A decaying observation tower and a haikyo museum blanketed in shadows rest at the foot of one active Japanese volcano. Patches of snow cover the surrounding countryside and the ominous gong of a pinprick temple in the distance drifts into my ears on an early winter wind. Here’s my recent visit to these ruins.
I’ve been visiting ruins (廃墟 – haikyo) for around a year now, beginning back in the U.K after being inspired by other blogger adventurers, but have never posted any of my trips mainly due to the lacklustre images produced from my previous camera. But having been in Japan for a few months, acquired a new camera (the Olympus PEN E-P1) and already having visited several haikyo by myself, I figured it was high time to reach out to fellow adventurers. Not leaving any time to waste, I recently met up with haikyo explorers Tokyo Times, MJG and Mike’s Blender and set off on a 2-day expedition.
By far the most memorable and interesting of the locations we visited was an abandoned volcano museum and its accompanying observation deck. It was everything I’d been waiting for in an exploration and more – fantastic outdoor scenery, a remote location, decaying buildings, dusty basements and the remnants and belongings of people long past. And that’s all without mentioning the added surprise of a preserved snake in a jar, along with other freaky critters!
So, without further ado, let’s dive right in! I’ll split this post into 2 parts, since it was such a good explore.
Finding the place was easy. MJG and Mike’s Blender had visited the museum before, so with iphone-powered GPS, a powerful hire car and the infallible car navigation lady, it wasn’t long before we located it. Actually, I say it wasn’t long, but the place is several hours’ drive from Tokyo!
Being so high up meant there were patches of snow still covering the black, volcanic rocks outside. Approaching the museum was pretty easy as well, since it rests just off a hiking trail that leads up the volcano.

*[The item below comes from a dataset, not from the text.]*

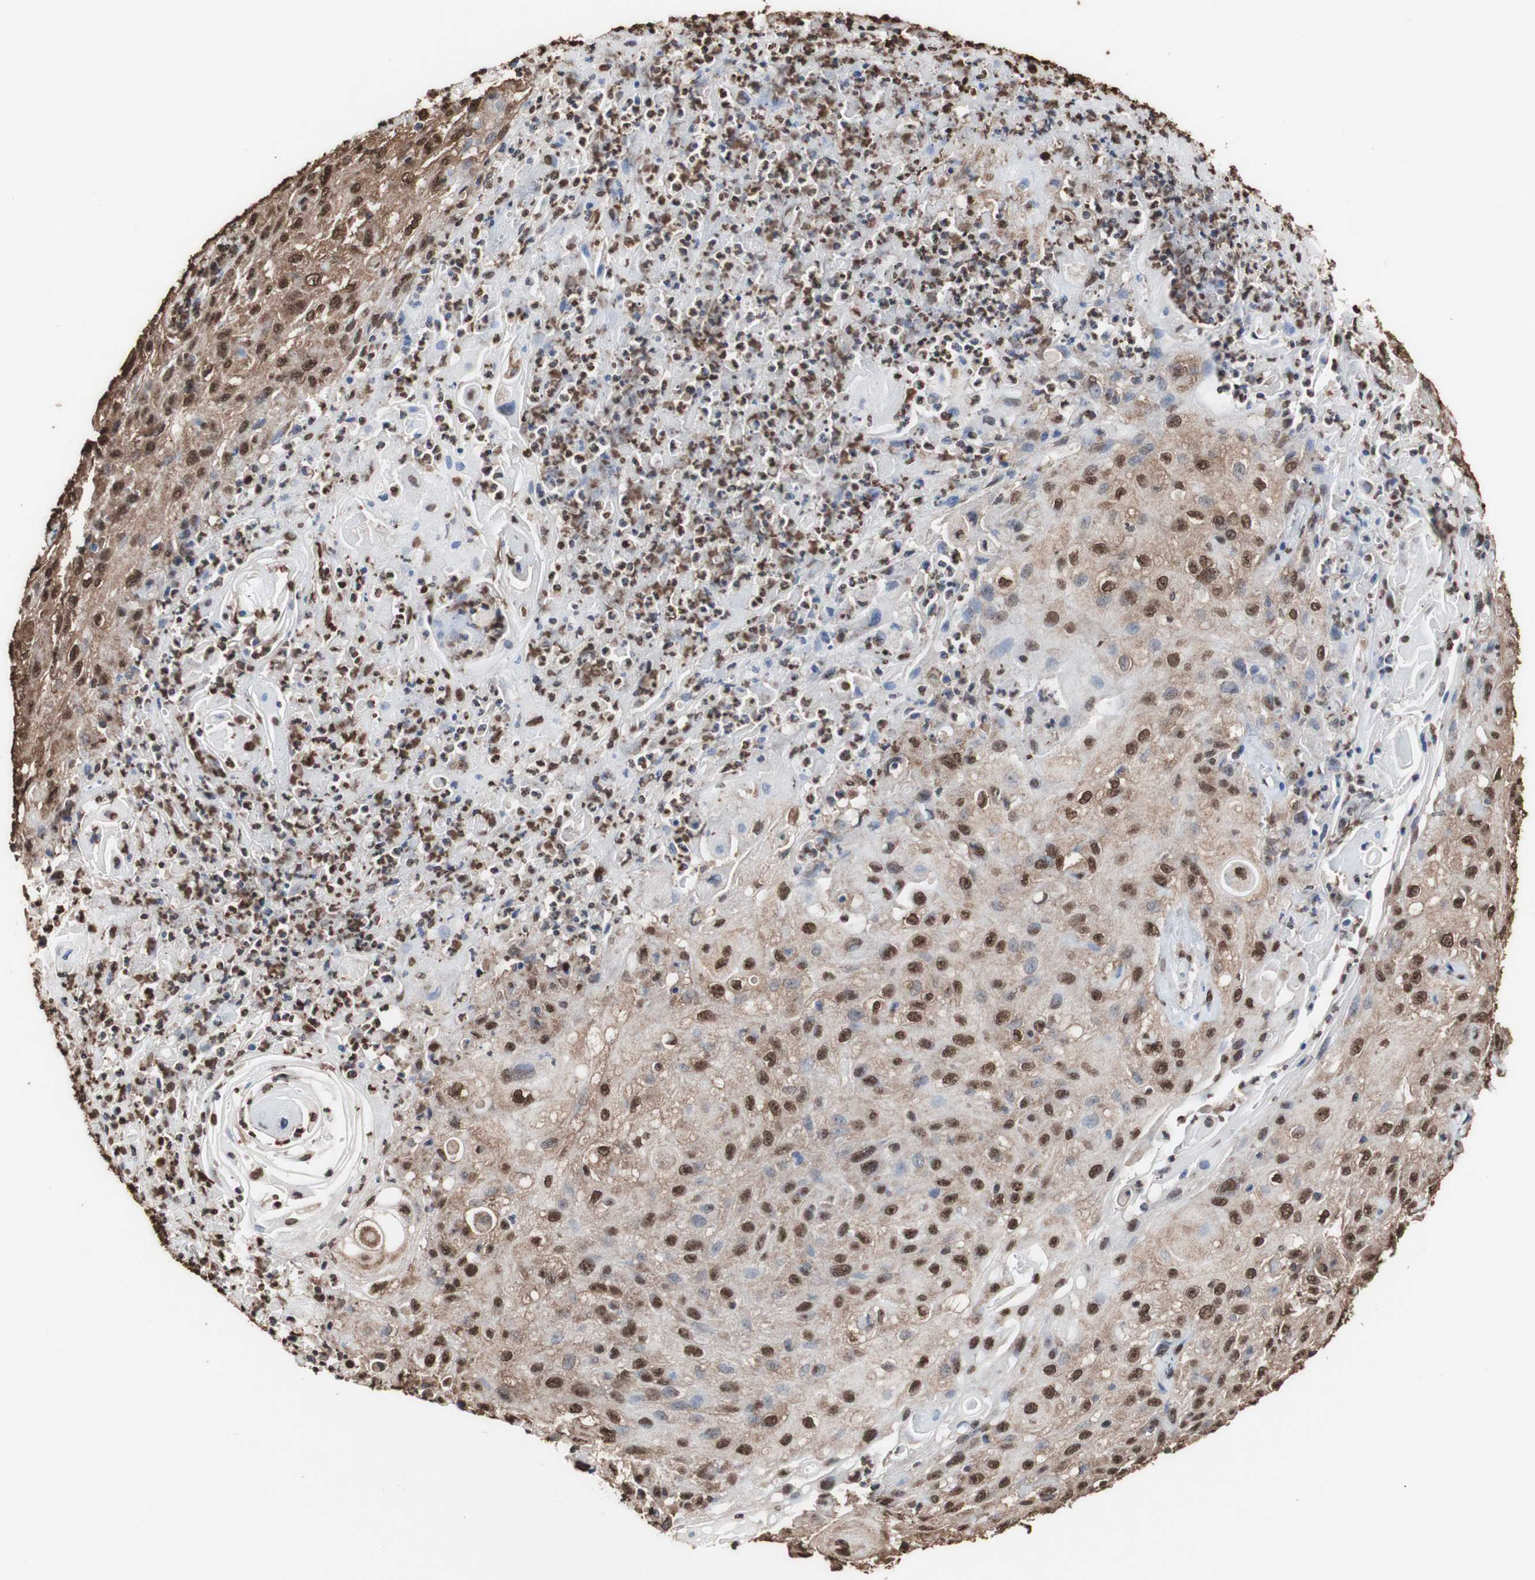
{"staining": {"intensity": "strong", "quantity": ">75%", "location": "cytoplasmic/membranous,nuclear"}, "tissue": "skin cancer", "cell_type": "Tumor cells", "image_type": "cancer", "snomed": [{"axis": "morphology", "description": "Squamous cell carcinoma, NOS"}, {"axis": "topography", "description": "Skin"}], "caption": "Immunohistochemistry (IHC) of skin cancer (squamous cell carcinoma) exhibits high levels of strong cytoplasmic/membranous and nuclear expression in approximately >75% of tumor cells.", "gene": "PIDD1", "patient": {"sex": "male", "age": 75}}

The four of us naturally split up upon entering the open building, although I soon found that knowing there were other people with me made a huge difference to the ‘feel’ when exploring a haikyo. I’ll write more about my experiences in future posts, but visiting a ruin alone increases the fear and adrenalin factor tenfold…

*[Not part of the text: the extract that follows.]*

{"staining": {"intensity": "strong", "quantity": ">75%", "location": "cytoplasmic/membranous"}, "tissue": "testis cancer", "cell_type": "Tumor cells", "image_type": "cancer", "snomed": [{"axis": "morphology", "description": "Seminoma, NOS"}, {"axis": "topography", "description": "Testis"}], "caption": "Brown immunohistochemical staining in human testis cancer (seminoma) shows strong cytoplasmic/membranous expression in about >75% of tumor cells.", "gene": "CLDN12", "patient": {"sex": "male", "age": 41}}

I began from the bottom of the museum and worked my way upwards, snapping away at the various objects lying around. There wasn’t a great deal of vandalism in this place – the majority of damage was due to the elements getting in – warping wood, broken windows, cracked tiles – the natural effects of decay.
Many of the exhibits were still intact, including a massive butterfly display! I took this next picture right before I found a panel of light switches hidden in the corner of the room. Upon pressing them, a disco array of old, groaning lights flickered on throughout the room, some of them stuttering and failing in the process.
But amongst all the old picture panels, museum exhibits and decay lay various objects begetting my curiosity. Take this old vinyl disk for example. Was this on sale in the museum shop around the time it finally closed..?
Or how about this weird alien cardboard cutout? I found a leaflet in the museum depicting its opening with the different exhibits and this guy happened to be in one. But why an alien in a volcano museum?
Here’s an image of the leaflet I found. Looks like this place was supposed to be big. I wonder why it was abandoned..?
Perhaps this calendar can shed some light on the scene? 1993… Seems like this place has been closed for a while.
If that is the case, then it doesn’t even bear thinking about how grimy the stuff in the kitchen probably is…
And it would probably be sensible to keep this particular oven closed rather than inspect its contents… But I had to take a peek anyway. The rusty door below this dial opened with a menacing squeal…
And as I crunched my way around, I began to find more and more artefacts of a personal nature – business cards, keyrings, files stuffed with documents and research papers. But that was nothing compared to the array of critters hiding down in the basement. They made this freakish deer look tame in comparison…
At first it was a shock surprise. Who could have thought the researchers at this museum would hide a preserved snake in a jar among the dusty basement boxes?
But that wasn’t even the biggest surprise! Not far from our slithery friend was a box full of delightful oddities, all slumbering away in their tightly sealed jars. I do believe this may be the bioluminescent hotaru ika (firefly squid), but I can’t be sure…
And if the sea life wasn’t enough, various jars of mushrooms, a shrimpy mole and a couple of mice were also among the collection. Remarkably well kept after all these years too, I might add.
Next up – the observatory! Be sure to take a look – there’s a video included too!
Approach: Easy – following a hiking path up the volcano and in through the open doors.
Highlights: Preserved animals in jars, dusty boxes filled with volcanic artefacts in the basement, discovering the (working!) light switches to the display exhibits.
Please bear in mind that going to visit ruins is dangerous and in many cases illegal. I take no responsibility for your actions and their consequences. Also, I will not answer requests for information on locations, their names or advice for entering the places I write about for the simple reason that it leads to many of them getting vandalised and sealed up completely. Thanks for understanding.